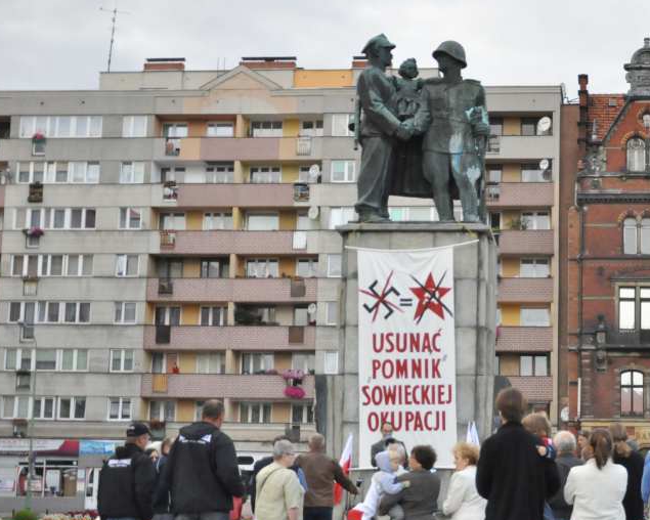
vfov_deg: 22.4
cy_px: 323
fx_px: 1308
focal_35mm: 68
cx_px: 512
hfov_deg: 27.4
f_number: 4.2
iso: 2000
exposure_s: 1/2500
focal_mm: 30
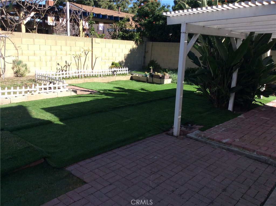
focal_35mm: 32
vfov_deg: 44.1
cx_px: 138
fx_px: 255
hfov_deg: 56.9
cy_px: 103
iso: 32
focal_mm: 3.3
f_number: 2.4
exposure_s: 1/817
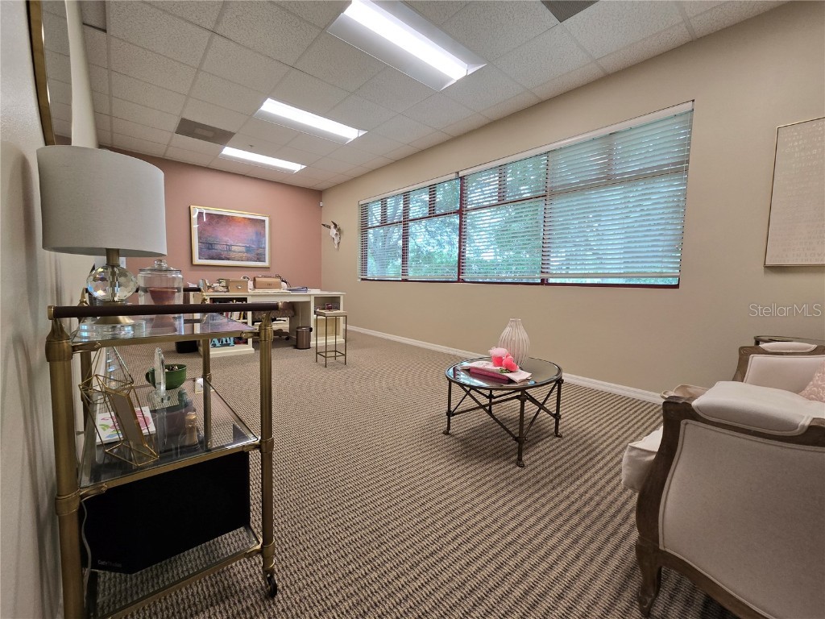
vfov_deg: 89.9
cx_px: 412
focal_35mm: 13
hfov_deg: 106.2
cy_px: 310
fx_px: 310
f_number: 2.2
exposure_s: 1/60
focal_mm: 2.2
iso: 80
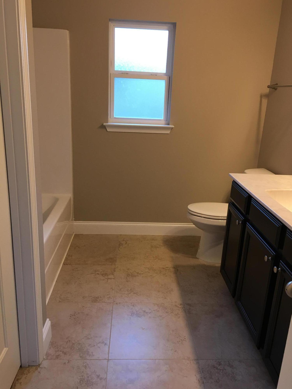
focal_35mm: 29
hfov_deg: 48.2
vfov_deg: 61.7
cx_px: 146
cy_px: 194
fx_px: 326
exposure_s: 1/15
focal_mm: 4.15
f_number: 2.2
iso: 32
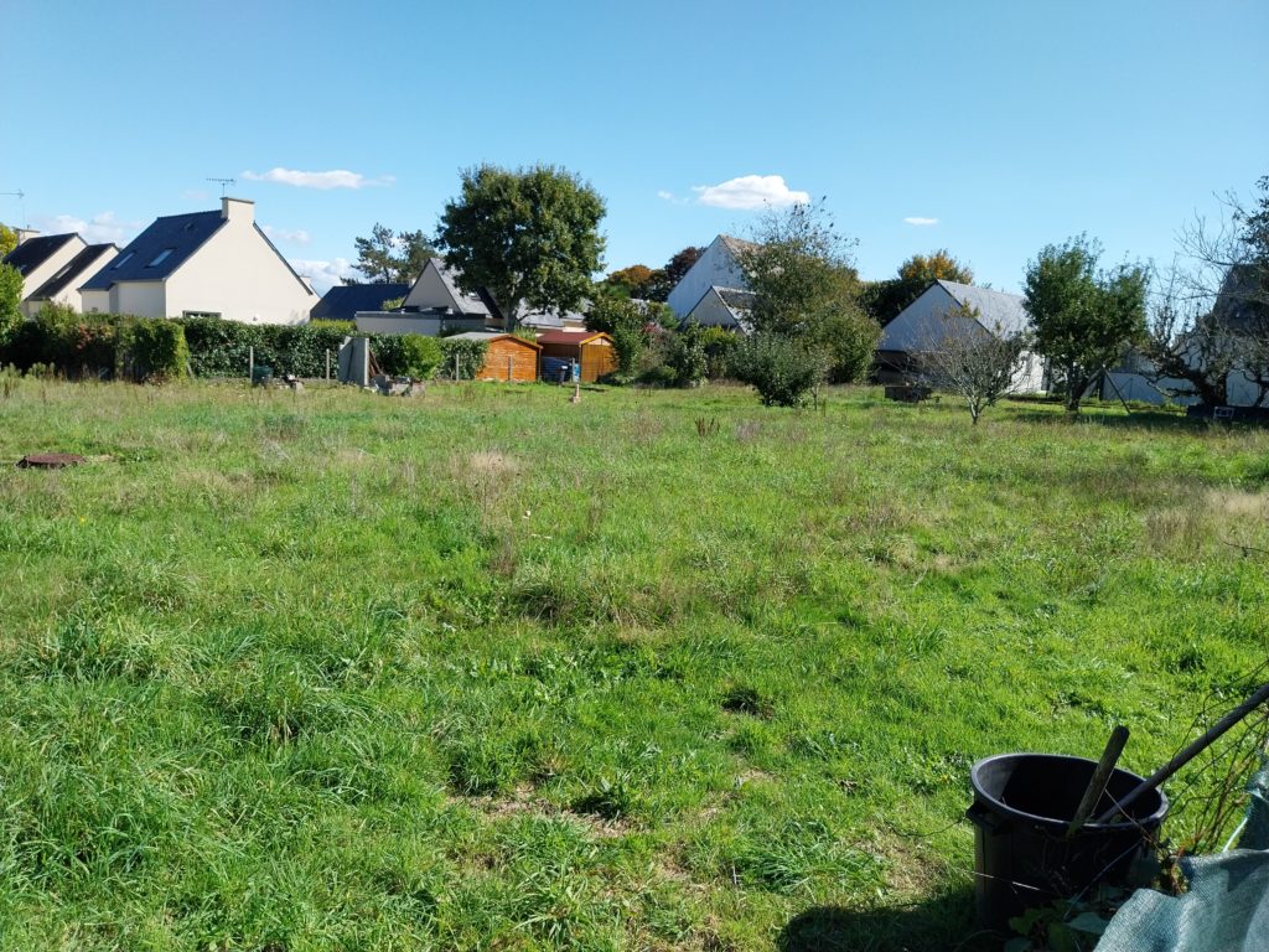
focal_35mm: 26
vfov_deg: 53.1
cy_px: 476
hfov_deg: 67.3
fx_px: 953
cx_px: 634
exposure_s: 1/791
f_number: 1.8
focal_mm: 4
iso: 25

(BRIEF):
Type out all the records verbatim, minus images.

(RESULT OF THIS TASK):
vfov_deg: 22.4
cy_px: 323
fx_px: 1308
focal_35mm: 68
cx_px: 512
hfov_deg: 27.4
f_number: 4.2
iso: 2000
exposure_s: 1/2500
focal_mm: 30
focal_35mm: 32
vfov_deg: 44.1
cx_px: 138
fx_px: 255
hfov_deg: 56.9
cy_px: 103
iso: 32
focal_mm: 3.3
f_number: 2.4
exposure_s: 1/817
vfov_deg: 89.9
cx_px: 412
focal_35mm: 13
hfov_deg: 106.2
cy_px: 310
fx_px: 310
f_number: 2.2
exposure_s: 1/60
focal_mm: 2.2
iso: 80
focal_35mm: 29
hfov_deg: 48.2
vfov_deg: 61.7
cx_px: 146
cy_px: 194
fx_px: 326
exposure_s: 1/15
focal_mm: 4.15
f_number: 2.2
iso: 32
focal_35mm: 26
vfov_deg: 53.1
cy_px: 476
hfov_deg: 67.3
fx_px: 953
cx_px: 634
exposure_s: 1/791
f_number: 1.8
focal_mm: 4
iso: 25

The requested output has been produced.